席香仍旧跪在太清殿中,面无表情地听着众人言辞,这些人讨论的是她,可实际讨论上的又不是她,他们都在为自己的利益相关而唇枪舌战,她只不过是一块遮掩他们真实意图的遮羞布罢了。
席香心中不免有些悲凉,她即便是豁出性命,可在这群人眼里,她仍然只是一个只能臣属他们的女人,不配和他们同站一堂共商天下事。
众人眼看又要因怎么赏罚席香而吵起来,几个辅政大臣都沉默不言亦没有阻止的意思,他们这是在明哲保身,生怕万一开口了,赏了席香会引起朝臣不满,罚了席香呢则会在民间的声望一落千丈,被文人墨客陈词痛骂。
坐在上首的年轻皇帝伸手捂住了脸,很是心累的长叹了口气,庄鸿曦和镇远侯都告病没上朝,他不可能就这样定了席香罪名,便道了一句:“此事容后再议。”散了朝会。
待百官都散去,席香方才站起来,和已经站起身一脸欲言又止的皇帝拱手道:“臣告退。”
皇帝不由自主地走下龙座,目送席香走出太清殿,已到嘴边的那些劝抚的话终是没有说出口。
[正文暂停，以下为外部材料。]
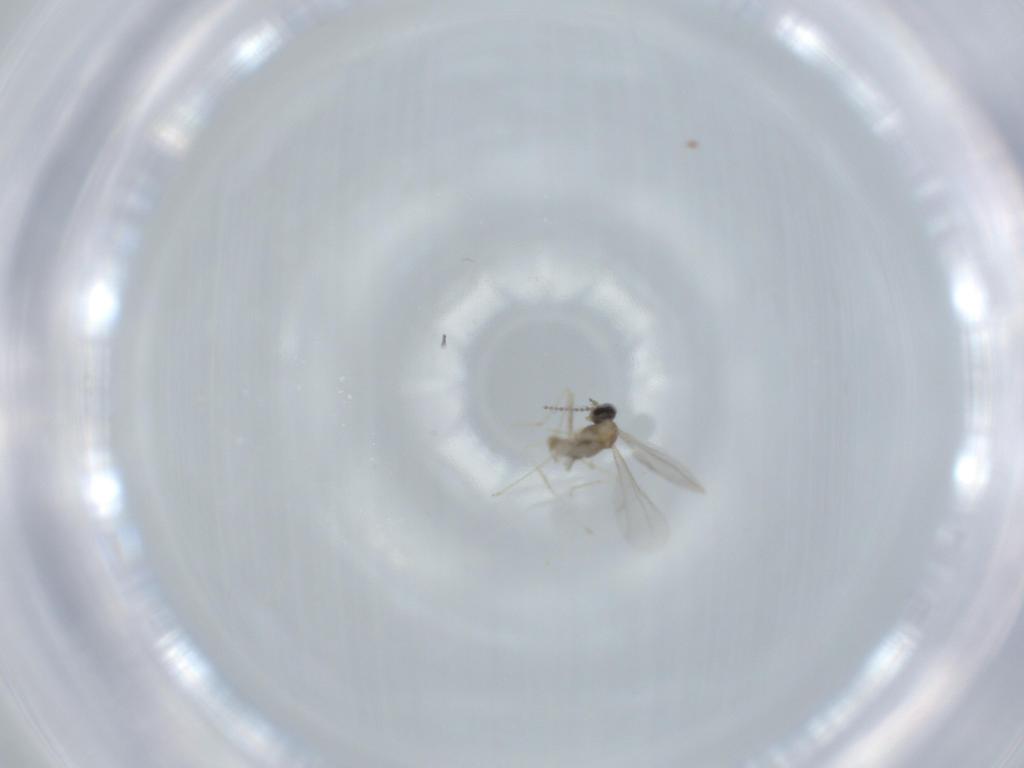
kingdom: Animalia
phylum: Arthropoda
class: Insecta
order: Diptera
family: Cecidomyiidae
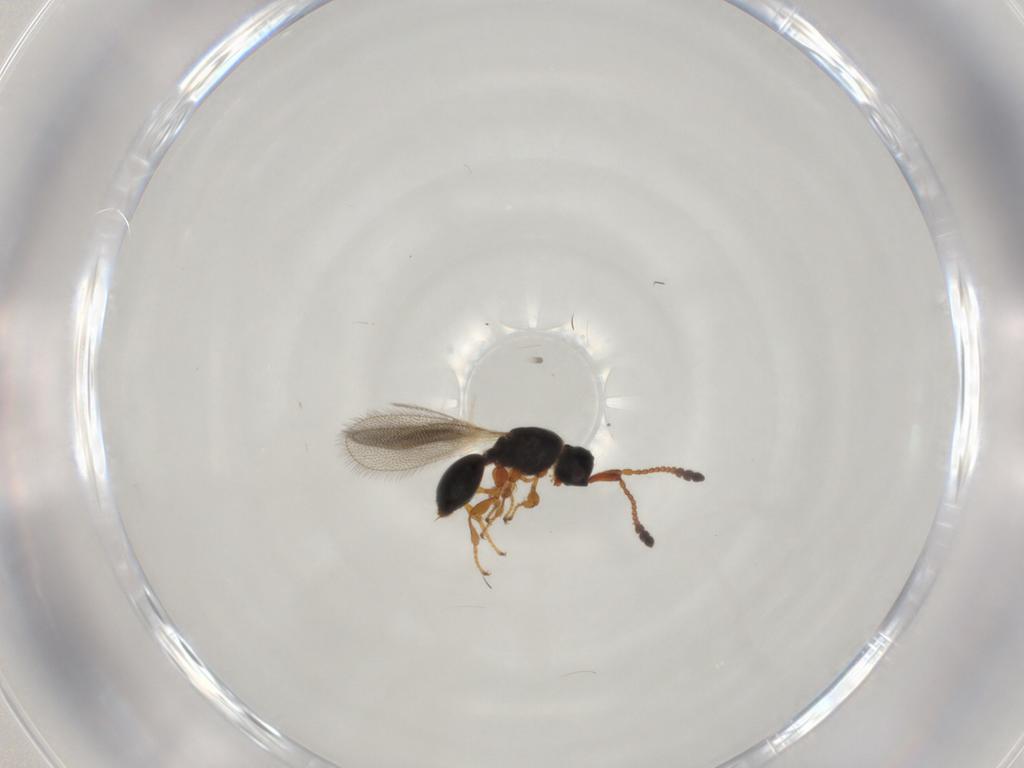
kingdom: Animalia
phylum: Arthropoda
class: Insecta
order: Hymenoptera
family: Diapriidae
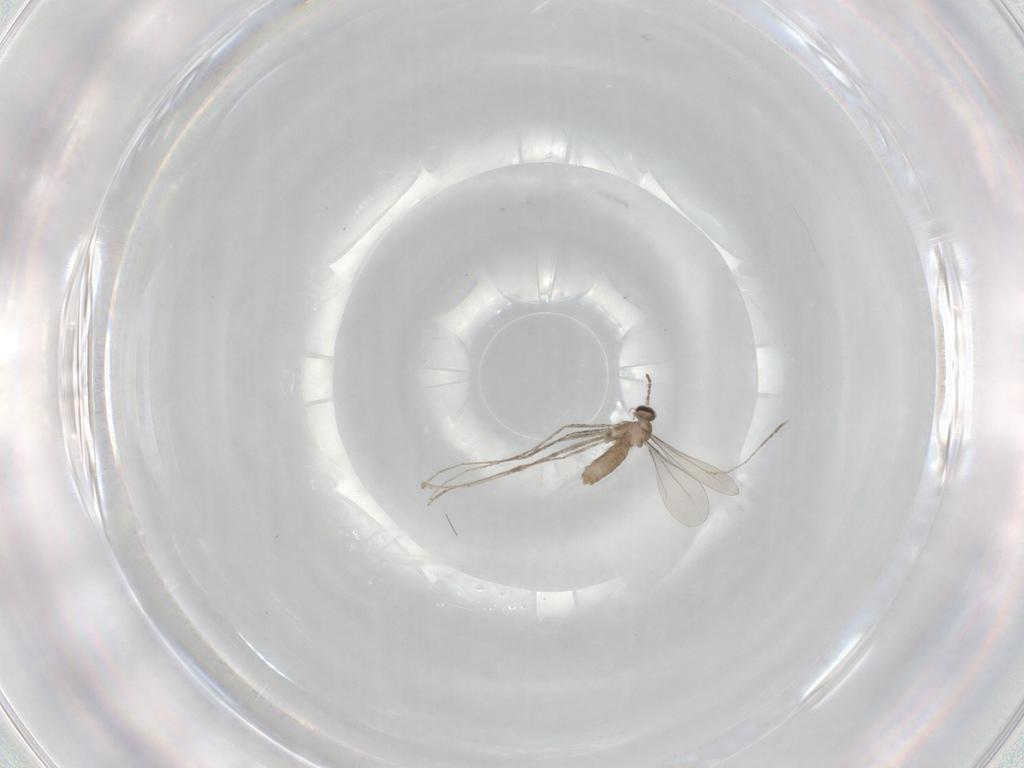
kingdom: Animalia
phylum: Arthropoda
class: Insecta
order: Diptera
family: Cecidomyiidae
席将军是个聪明人,朝中局势她都明白,不必他多说什么。
“去请公主过来,就说朕有事找她。”皇帝吩咐内侍,却听内侍道:“回皇上,公主已在偏殿等候多时了。”
皇帝不由一怔。
第079章
皇帝进偏殿时,赵歆坐在榻上,手里正把玩着一只榻上案几摆放的杯盏。观她百无聊赖的神情,显如内侍所言确实是等侯多时了。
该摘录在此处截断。